There are various advantages to arthroscopic-assisted reduction and percutaneous fixation of the avulsed fragment when compared to open reduction. First, by using this technique there is no need to violate the joint capsule to achieve reduction, hence it is feasible to shorten the rehabilitation period. Total surgical and tourniquet time are shorter compared to open reduction. Less scarring is involved, including a better cosmetic appearance without sacrificing function or stability as the main goals of the surgical procedure. Finally, thorough assessment of the entire joint surface prevents any residual articular step-off.
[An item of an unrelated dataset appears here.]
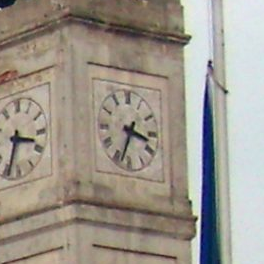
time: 3:33
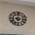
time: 9:01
Irrigation of the joint allows for a decreased postoperative inflammatory response while allowing removal of any small osteochondral fragments that might remain inside the joint acting as a persistent irritant. One can also address chondral lesions encountered and perform shrinkage capsulorraphy if the attached ligaments are attenuated or partially torn. Excessive abduction or extension forces applied to the metacarpophalangeal joint of the thumb usually result in either rupture or avulsion of the ulnar collateral ligament.2 Immobilization of the metacarpophalangeal joint has generally been accepted to treat acute partial ulnar collateral ligament ruptures;10 however, management of complete rupture of this ligament is controversial.19-23 On the other hand, avulsed and rotated fragments with significant displacement demand open reduction and internal fixation to restore stability as well as articular reduction of the fragment.
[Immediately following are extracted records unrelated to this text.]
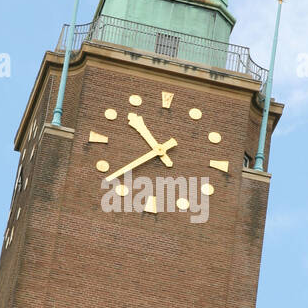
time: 10:38
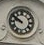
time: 9:50
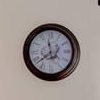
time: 11:38
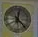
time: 12:22
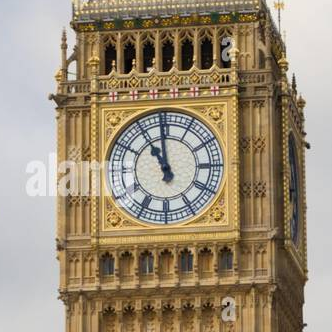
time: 10:58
Several internal fixation techniques have been suggested for avulsion fractures at the metacarpophalangeal joint.1,4,11,13,23 Kozin and Bishop11 reported treating avulsion fractures of the thumb ulnar collateral ligament in 7 patients and the radial collateral ligament in 2 patients with open reduction and tension-wire fixation. All injuries were treated within two weeks from original trauma. The avulsion occurred from the volar aspect of the proximal phalanx in every case. Average fragment rotation was 47°. In their study, to obtain satisfactory fragment reduction it was necessary to incise both the adductor aponeurosis and the joint capsule to achieve proper visualization of the articular surface. Average fracture healing time was 6 weeks. At final follow-up (26 months) all the thumbs displayed good stability in extension and 30° of flexion. The metacarpophalangeal and interphalangeal motion averaged 77% and 97% of contralateral side respectively. Pinch strength averaged 97% from opposite thumb.
Conclusion
Gamekeeper’s thumbs with a bony fragment are better managed with an arthroscopic reduction. The advantages of arthroscopic versus open techniques are similar to those experienced in larger joints, and this technique is recommended for the treatment of displaced bony gamekeeper’s lesions that require reduction.